We come now to Foote's last production. In the year 1775, the famous Duchess of Kingston was tried before the House of Lords for bigamy, and found guilty. Her case excited extraordinary interest throughout the country; availing himself of which, Foote introduced her in the "Trip to Calais" under the character of Lady Kitty Crocodile, which coming to her Grace's ears, she procured its prohibition by the Lord Chamberlain, and, not content with this measure of retaliation, got up through her minions of the press, of whom she had numbers in her pay, a charge against Foote of a most odious complexion,—so odious, indeed, that he had no alternative but to demand an instant public trial, which ended, as might have been anticipated, in his triumphant acquittal. But this result, satisfactory as it was, had no power to restore him to his wonted peace of mind. The dagger had struck home to the heart. His friends, too, for the first time, began to look coolly on him; the anonymous agents of the Duchess still pursued him with unrelenting acrimony; many of those whose follies and crimes he had lashed, but who had feared to retort in his hour of pride, swelled the clamour against him; and he found himself, in the decline of health and manhood, becoming just as unpopular as he once was the reverse. In vain he endeavoured to rally and make head against this combination; his moral fortitude wholly deserted him; and after performing a few times, after his trial, at the Haymarket, but with none of his former vivacity, he was seized with a sudden paralytic affection, and bade adieu to the stage for ever.

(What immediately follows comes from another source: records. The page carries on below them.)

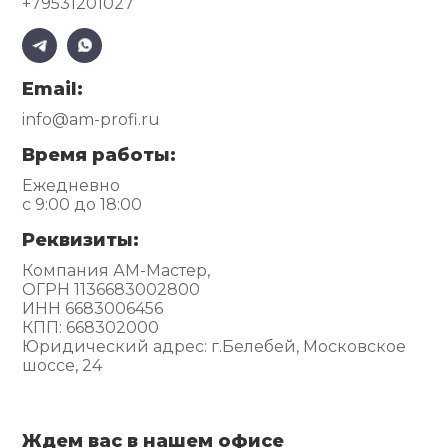
+79531201027
Email:
info@am-profi.ru
Время работы:
Ежедневно
с 9:00 до 18:00
Реквизиты:
Компания АМ-Мастер,
ОГРН 1136683002800
ИНН 6683006456
КПП: 668302000
Юридический адрес: г.Белебей, Московское
шоссе, 24
Ждем вас в нашем офисе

About six months subsequent to his retirement, he was attacked by a complaint which ultimately terminated his life; and, by his physician's order, quitted London for the Continent, with a view to pass the winter at Paris. But his constitution was too much shattered to admit of the fatigue of such a journey, and he was compelled to halt at Dover, where, on the morning after his arrival, a violent shivering fit came over him while seated at the breakfast table, which in a few hours put an end to his existence. No sooner was his death known in the metropolis, than a re-action commenced in his favour. It was then discovered that, with all his errors, he had been "more sinned against than sinning;" and some of his friends even went the length of proposing the erection of a monument to his memory! Just in the same way, a few years later, was Burns treated by the world. He, too, was alternately caressed and vilified; and finally hurried to a premature grave, the victim of a broken heart. But this is the penalty that superior genius must ever be prepared to pay. It walks alone along a dizzy, dangerous height, the observed of all eyes; while gregarious common-place treads, secure and unnoticed, along the tame, flat "Bedford level" of ordinary life!